Source: Karpicke, J.D. & Roediger, H.L. (2008). The Critical Importance of Retrieval for Learning. Science, 319(5865), 966–968.

Frequently asked questions

How can I make spelling practice fun at home?
Wrap a game around the week's words: beat-the-clock rounds, silly sentences, word-guessing, building words from magnetic letters, or chalk on the patio. Keep rounds short and low-stakes so it feels like play rather than a test.
What are good spelling games for primary school children?
Word sorts (grouping words by spelling pattern), dictation races, beat-the-clock rounds, and word ladders all work well at home or in the classroom. We have free word sort worksheets for Y1–Y6 if you want a quick starting point.
How do I get my child to enjoy spelling?
Take it off the page first: build words from fridge magnets, write them in chalk outside, or play a two-minute game together. Once spelling feels like play rather than a test, children return to it willingly. Short, shared sessions work far better than long, solitary ones.

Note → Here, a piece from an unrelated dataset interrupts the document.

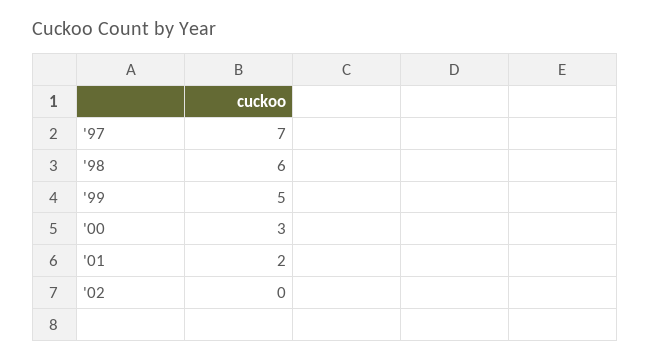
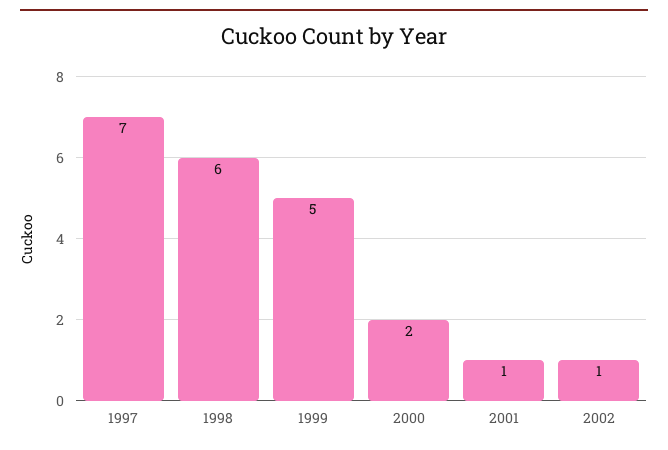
'00: 3 -> 2
'01: 2 -> 1
'02: 0 -> 1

Does making spelling fun actually help, or is it just nicer?
It genuinely helps. A child who enjoys practice does more of it, and it's the regular retrieval across days that builds durable spelling. Fun is what gets them to come back to it tomorrow.
How long should fun spelling practice last?
Short. A few minutes most days outperforms one long session: retrieval practice works best in small, spaced bursts. Stop while your child is still enjoying it so they're happy to return.